#### What you have to do:
Please print the full listing below exactly, but not the pictures in it.

#### Provided entries:

══════

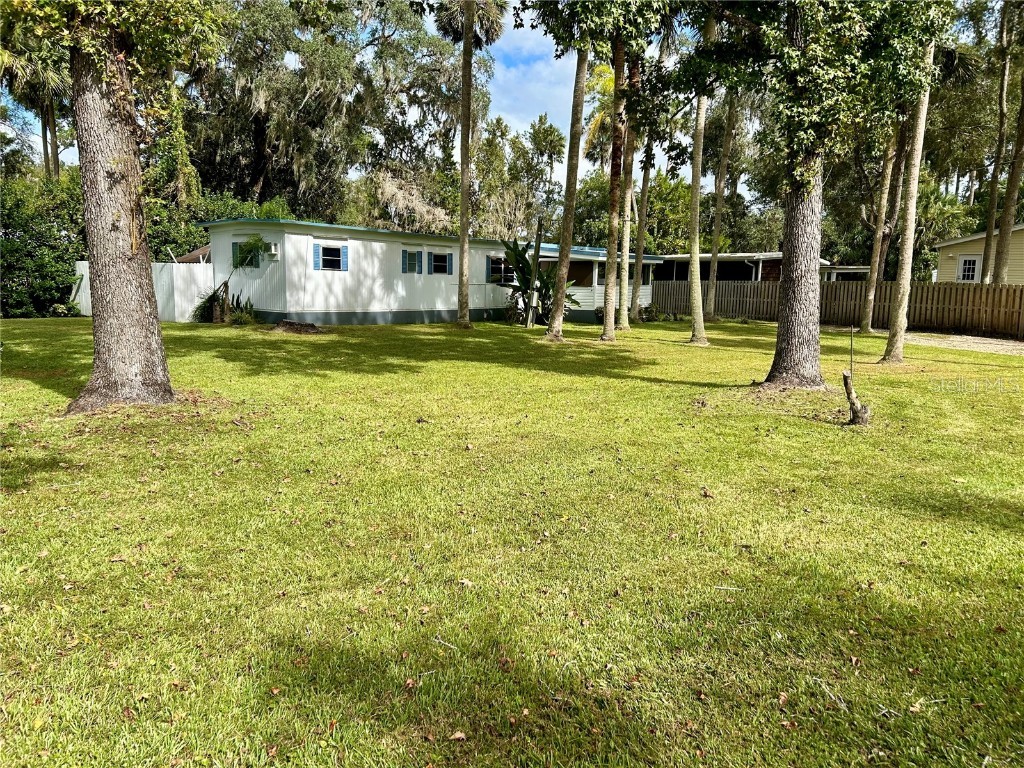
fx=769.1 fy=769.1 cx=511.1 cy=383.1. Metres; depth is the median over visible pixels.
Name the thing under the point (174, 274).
white fence
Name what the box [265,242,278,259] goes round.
air conditioner
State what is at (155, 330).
tree
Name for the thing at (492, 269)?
window
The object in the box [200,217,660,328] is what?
mobile home
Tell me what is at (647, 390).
lawn
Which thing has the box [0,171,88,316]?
shrub
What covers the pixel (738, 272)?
carport
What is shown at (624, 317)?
tree
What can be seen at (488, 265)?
shutter
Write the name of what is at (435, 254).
window
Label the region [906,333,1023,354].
gravel driveway
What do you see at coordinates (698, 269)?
tree
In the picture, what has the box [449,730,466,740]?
dry leaf
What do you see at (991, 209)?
tree
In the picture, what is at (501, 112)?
sky
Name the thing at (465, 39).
palm tree
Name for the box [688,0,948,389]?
tree
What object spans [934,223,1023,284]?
yellow house
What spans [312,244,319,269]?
shutter
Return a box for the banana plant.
[500,236,576,324]
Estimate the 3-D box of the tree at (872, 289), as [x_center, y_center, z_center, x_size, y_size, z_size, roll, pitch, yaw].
[10.197,-7.661,20.317,3.367,12.843,3.817,-6,10,-40]
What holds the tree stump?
on the lawn at (647, 390)
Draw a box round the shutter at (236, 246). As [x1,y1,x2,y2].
[232,242,239,267]
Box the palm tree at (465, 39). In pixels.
[433,0,505,325]
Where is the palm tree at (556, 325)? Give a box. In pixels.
[537,11,591,339]
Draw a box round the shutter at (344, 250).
[341,245,348,269]
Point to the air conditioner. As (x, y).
(272, 248)
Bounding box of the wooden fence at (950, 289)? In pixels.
[653,278,1023,338]
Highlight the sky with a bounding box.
[5,0,731,201]
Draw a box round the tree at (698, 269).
[685,4,714,345]
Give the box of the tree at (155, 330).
[1,0,230,413]
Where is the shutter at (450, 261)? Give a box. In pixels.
[447,252,452,273]
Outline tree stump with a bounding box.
[842,371,871,426]
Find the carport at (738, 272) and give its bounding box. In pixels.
[654,252,866,283]
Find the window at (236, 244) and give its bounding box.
[232,239,261,267]
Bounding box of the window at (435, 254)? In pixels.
[429,251,450,275]
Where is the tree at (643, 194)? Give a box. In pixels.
[630,69,654,320]
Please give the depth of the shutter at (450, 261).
22.51 m
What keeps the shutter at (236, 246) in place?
attached to the mobile home
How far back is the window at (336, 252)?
19.95 m
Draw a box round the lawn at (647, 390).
[0,315,1023,767]
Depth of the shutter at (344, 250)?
20.25 m
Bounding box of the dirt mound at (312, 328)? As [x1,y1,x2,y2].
[269,319,324,334]
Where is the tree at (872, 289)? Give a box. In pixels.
[859,113,905,333]
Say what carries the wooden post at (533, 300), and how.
on the lawn at (647, 390)
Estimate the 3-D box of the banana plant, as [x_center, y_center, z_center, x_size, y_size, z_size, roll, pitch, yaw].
[0.654,-2.998,22.686,2.896,2.758,2.956,-6,10,-40]
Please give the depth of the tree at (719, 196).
25.67 m
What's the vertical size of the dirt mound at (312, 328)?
0.304 m
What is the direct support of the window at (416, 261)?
in the mobile home
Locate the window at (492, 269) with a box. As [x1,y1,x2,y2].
[486,256,512,283]
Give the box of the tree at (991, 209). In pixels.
[978,0,1015,283]
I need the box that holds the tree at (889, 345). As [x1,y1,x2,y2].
[879,30,937,364]
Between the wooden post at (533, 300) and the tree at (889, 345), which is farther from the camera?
the wooden post at (533, 300)
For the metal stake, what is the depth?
9.13 m
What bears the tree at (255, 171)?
on the ground
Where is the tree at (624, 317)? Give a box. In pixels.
[616,46,639,330]
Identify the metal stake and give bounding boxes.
[848,326,854,375]
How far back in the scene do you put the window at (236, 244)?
20.84 m
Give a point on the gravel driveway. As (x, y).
(976, 347)
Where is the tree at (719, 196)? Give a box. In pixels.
[705,86,736,318]
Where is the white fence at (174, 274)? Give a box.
[72,260,219,322]
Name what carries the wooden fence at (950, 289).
on the lawn at (647, 390)
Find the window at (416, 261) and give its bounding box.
[401,249,422,273]
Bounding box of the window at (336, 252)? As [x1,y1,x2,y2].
[314,244,346,269]
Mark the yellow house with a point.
(969, 246)
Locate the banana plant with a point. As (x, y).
(524, 259)
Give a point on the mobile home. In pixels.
(329, 237)
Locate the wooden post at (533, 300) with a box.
[526,218,543,326]
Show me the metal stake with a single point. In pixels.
(851, 358)
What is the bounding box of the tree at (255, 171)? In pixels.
[188,0,488,227]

══════

#### Solution to the exercise:
fx=769.1 fy=769.1 cx=511.1 cy=383.1. Metres; depth is the median over visible pixels.
Name the thing under the point (174, 274).
white fence
Name what the box [265,242,278,259] goes round.
air conditioner
State what is at (155, 330).
tree
Name for the thing at (492, 269)?
window
The object in the box [200,217,660,328] is what?
mobile home
Tell me what is at (647, 390).
lawn
Which thing has the box [0,171,88,316]?
shrub
What covers the pixel (738, 272)?
carport
What is shown at (624, 317)?
tree
What can be seen at (488, 265)?
shutter
Write the name of what is at (435, 254).
window
Label the region [906,333,1023,354].
gravel driveway
What do you see at coordinates (698, 269)?
tree
In the picture, what has the box [449,730,466,740]?
dry leaf
What do you see at (991, 209)?
tree
In the picture, what is at (501, 112)?
sky
Name the thing at (465, 39).
palm tree
Name for the box [688,0,948,389]?
tree
What object spans [934,223,1023,284]?
yellow house
What spans [312,244,319,269]?
shutter
Return a box for the banana plant.
[500,236,576,324]
Estimate the 3-D box of the tree at (872, 289), as [x_center, y_center, z_center, x_size, y_size, z_size, roll, pitch, yaw].
[10.197,-7.661,20.317,3.367,12.843,3.817,-6,10,-40]
What holds the tree stump?
on the lawn at (647, 390)
Draw a box round the shutter at (236, 246). As [x1,y1,x2,y2].
[232,242,239,267]
Box the palm tree at (465, 39). In pixels.
[433,0,505,325]
Where is the palm tree at (556, 325)? Give a box. In pixels.
[537,11,591,339]
Draw a box round the shutter at (344, 250).
[341,245,348,269]
Point to the air conditioner. As (x, y).
(272, 248)
Bounding box of the wooden fence at (950, 289)? In pixels.
[653,278,1023,338]
Highlight the sky with a bounding box.
[5,0,731,201]
Draw a box round the tree at (698, 269).
[685,4,714,345]
Give the box of the tree at (155, 330).
[1,0,230,413]
Where is the shutter at (450, 261)? Give a box. In pixels.
[447,252,452,273]
Outline tree stump with a bounding box.
[842,371,871,426]
Find the carport at (738, 272) and give its bounding box. In pixels.
[654,252,866,283]
Find the window at (236, 244) and give its bounding box.
[232,239,261,267]
Bounding box of the window at (435, 254)? In pixels.
[429,251,450,275]
Where is the tree at (643, 194)? Give a box. In pixels.
[630,69,654,320]
Please give the depth of the shutter at (450, 261).
22.51 m
What keeps the shutter at (236, 246) in place?
attached to the mobile home
How far back is the window at (336, 252)?
19.95 m
Draw a box round the lawn at (647, 390).
[0,315,1023,767]
Depth of the shutter at (344, 250)?
20.25 m
Bounding box of the dirt mound at (312, 328)? As [x1,y1,x2,y2].
[269,319,324,334]
Where is the tree at (872, 289)? Give a box. In pixels.
[859,113,905,333]
Say what carries the wooden post at (533, 300), and how.
on the lawn at (647, 390)
Estimate the 3-D box of the banana plant, as [x_center, y_center, z_center, x_size, y_size, z_size, roll, pitch, yaw].
[0.654,-2.998,22.686,2.896,2.758,2.956,-6,10,-40]
Please give the depth of the tree at (719, 196).
25.67 m
What's the vertical size of the dirt mound at (312, 328)?
0.304 m
What is the direct support of the window at (416, 261)?
in the mobile home
Locate the window at (492, 269) with a box. As [x1,y1,x2,y2].
[486,256,512,283]
Give the box of the tree at (991, 209). In pixels.
[978,0,1015,283]
I need the box that holds the tree at (889, 345). As [x1,y1,x2,y2].
[879,30,937,364]
Between the wooden post at (533, 300) and the tree at (889, 345), which is farther from the camera?
the wooden post at (533, 300)
For the metal stake, what is the depth?
9.13 m
What bears the tree at (255, 171)?
on the ground
Where is the tree at (624, 317)? Give a box. In pixels.
[616,46,639,330]
Identify the metal stake and give bounding boxes.
[848,326,854,375]
How far back in the scene do you put the window at (236, 244)?
20.84 m
Give a point on the gravel driveway. As (x, y).
(976, 347)
Where is the tree at (719, 196)? Give a box. In pixels.
[705,86,736,318]
Where is the white fence at (174, 274)? Give a box.
[72,260,219,322]
Name what carries the wooden fence at (950, 289).
on the lawn at (647, 390)
Find the window at (416, 261) and give its bounding box.
[401,249,422,273]
Bounding box of the window at (336, 252)? As [x1,y1,x2,y2].
[314,244,346,269]
Mark the yellow house with a point.
(969, 246)
Locate the banana plant with a point. As (x, y).
(524, 259)
Give a point on the mobile home. In pixels.
(329, 237)
Locate the wooden post at (533, 300) with a box.
[526,218,543,326]
Show me the metal stake with a single point. In pixels.
(851, 358)
What is the bounding box of the tree at (255, 171)? In pixels.
[188,0,488,227]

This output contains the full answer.